Executive decision guide (defaults that survive production)¶
This page turns parameter tuning into decisions you can defend.
1) Choose the objective first¶
- Reliability / compliance → lower temperature, structured outputs, short max_tokens
- Ideation / exploration → higher temperature and/or modest presence_penalty
- Cost control → strict max_tokens, cached prompts where supported
2) Prefer structure over “prompt yelling”¶
Structured outputs (response_format: json_schema) reduce parsing errors and produce predictable payloads for downstream workflows.
3) Manage variance explicitly¶
- Use
seedto measure output variance in staging. - Establish acceptable variance thresholds (e.g., label stability > 99%).
4) Decide who owns the defaults¶
- Central platform team owns default presets.

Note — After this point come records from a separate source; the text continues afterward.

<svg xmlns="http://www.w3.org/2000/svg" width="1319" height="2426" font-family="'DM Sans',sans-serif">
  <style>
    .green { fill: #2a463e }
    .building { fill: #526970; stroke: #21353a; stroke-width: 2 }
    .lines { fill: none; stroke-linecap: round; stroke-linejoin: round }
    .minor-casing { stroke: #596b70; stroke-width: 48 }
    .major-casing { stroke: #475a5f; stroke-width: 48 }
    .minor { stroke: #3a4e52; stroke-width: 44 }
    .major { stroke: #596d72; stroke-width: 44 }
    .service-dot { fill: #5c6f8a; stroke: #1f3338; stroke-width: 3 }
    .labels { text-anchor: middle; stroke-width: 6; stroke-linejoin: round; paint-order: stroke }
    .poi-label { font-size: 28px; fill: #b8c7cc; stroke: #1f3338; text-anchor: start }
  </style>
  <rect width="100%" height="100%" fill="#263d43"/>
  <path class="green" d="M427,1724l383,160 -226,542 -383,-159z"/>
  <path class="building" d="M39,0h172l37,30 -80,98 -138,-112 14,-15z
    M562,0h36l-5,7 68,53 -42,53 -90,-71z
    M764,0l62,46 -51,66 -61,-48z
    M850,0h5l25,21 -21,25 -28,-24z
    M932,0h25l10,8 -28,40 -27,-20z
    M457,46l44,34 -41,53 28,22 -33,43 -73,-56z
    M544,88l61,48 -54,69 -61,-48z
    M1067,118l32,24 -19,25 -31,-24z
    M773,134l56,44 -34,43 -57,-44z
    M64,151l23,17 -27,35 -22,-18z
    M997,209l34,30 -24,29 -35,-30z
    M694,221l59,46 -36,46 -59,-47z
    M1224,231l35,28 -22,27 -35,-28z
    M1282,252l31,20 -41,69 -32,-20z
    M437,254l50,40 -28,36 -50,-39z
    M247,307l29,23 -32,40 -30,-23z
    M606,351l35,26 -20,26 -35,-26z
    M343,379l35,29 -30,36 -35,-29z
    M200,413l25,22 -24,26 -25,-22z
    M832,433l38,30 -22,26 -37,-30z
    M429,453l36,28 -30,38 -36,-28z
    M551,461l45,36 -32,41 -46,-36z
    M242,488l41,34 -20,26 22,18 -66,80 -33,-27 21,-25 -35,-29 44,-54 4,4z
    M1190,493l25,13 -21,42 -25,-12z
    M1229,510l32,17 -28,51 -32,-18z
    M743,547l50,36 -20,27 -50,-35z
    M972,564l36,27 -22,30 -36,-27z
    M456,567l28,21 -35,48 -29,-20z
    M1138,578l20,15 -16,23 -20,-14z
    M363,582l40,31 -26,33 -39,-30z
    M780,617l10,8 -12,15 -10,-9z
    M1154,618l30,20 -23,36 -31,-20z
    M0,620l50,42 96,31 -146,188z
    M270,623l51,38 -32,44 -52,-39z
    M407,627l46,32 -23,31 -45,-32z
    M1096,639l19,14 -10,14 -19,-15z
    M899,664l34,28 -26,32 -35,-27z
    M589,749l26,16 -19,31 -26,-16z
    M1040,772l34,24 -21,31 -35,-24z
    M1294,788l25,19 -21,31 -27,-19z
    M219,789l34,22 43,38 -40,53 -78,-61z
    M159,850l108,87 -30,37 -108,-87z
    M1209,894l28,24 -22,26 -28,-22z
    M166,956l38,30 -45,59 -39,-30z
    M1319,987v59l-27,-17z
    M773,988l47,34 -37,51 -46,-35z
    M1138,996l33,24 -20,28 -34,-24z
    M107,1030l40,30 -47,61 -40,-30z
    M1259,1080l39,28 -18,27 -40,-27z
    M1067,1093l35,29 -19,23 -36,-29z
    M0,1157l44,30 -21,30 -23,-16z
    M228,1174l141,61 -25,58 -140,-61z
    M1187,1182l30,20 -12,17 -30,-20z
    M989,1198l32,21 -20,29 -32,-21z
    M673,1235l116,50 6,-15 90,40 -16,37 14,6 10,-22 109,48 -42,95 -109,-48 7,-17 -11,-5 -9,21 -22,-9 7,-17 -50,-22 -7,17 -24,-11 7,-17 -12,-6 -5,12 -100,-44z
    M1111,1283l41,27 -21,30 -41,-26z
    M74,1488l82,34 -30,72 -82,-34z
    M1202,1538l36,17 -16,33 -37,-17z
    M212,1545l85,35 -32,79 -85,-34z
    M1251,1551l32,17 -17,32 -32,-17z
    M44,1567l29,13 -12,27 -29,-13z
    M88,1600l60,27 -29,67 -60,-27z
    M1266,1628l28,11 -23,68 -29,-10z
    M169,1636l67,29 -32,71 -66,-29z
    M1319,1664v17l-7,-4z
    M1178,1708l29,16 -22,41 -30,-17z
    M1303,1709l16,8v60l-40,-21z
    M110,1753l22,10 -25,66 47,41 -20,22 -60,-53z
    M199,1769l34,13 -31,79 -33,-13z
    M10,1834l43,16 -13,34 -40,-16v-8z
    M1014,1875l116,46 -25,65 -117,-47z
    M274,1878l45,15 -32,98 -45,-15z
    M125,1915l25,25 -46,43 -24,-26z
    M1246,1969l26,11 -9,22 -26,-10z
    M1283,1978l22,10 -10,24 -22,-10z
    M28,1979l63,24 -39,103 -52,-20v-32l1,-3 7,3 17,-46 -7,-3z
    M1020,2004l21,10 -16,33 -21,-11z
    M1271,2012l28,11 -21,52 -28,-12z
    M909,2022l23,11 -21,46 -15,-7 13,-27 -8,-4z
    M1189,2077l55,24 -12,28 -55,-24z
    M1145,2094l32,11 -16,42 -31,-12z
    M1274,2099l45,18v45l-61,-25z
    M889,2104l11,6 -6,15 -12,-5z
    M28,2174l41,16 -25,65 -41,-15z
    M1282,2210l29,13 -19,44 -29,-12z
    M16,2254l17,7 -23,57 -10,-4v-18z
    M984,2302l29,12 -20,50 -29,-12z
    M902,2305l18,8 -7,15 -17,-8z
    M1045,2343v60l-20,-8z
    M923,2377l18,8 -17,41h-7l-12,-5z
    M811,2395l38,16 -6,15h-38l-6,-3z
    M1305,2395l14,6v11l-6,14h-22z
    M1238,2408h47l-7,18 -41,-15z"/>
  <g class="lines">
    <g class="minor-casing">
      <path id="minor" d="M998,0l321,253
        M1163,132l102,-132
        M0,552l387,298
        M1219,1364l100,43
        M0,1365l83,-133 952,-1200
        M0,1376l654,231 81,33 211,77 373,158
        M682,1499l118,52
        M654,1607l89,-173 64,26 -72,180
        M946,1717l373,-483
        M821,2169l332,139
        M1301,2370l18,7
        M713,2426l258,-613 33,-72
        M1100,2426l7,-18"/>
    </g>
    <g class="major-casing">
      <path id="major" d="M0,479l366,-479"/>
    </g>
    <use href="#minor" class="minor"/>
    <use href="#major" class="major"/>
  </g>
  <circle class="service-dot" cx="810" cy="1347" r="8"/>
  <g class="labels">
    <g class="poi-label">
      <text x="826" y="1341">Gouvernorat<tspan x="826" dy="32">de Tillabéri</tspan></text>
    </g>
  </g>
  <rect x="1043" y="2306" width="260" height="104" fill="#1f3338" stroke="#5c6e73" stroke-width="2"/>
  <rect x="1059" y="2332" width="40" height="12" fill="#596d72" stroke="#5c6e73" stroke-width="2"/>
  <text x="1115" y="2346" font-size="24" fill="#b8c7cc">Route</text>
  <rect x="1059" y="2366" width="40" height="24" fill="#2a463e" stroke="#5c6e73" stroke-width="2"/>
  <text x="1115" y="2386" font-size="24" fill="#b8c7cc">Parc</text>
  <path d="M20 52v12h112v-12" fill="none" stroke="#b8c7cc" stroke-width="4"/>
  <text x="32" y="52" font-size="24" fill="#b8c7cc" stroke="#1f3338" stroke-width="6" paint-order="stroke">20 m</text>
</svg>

- Product teams own deviations (with an experiment log).
5) Watch for drift¶
Backend/model updates can change behavior. Maintain a regression suite for:
- top prompts per use case
- refusal criteria
- JSON validity
6) Recommended defaults (starting point)¶
These are safe initial defaults you can adapt:
- Summarization: temp 0.2, schema output, max_tokens bounded
- RAG Q&A: temp 0.0–0.2, schema with citations
- Classification: temp 0, enum schema
- Code: temp 0.2, bounded max_tokens, CI tests
Pair these with a measurable evaluation plan.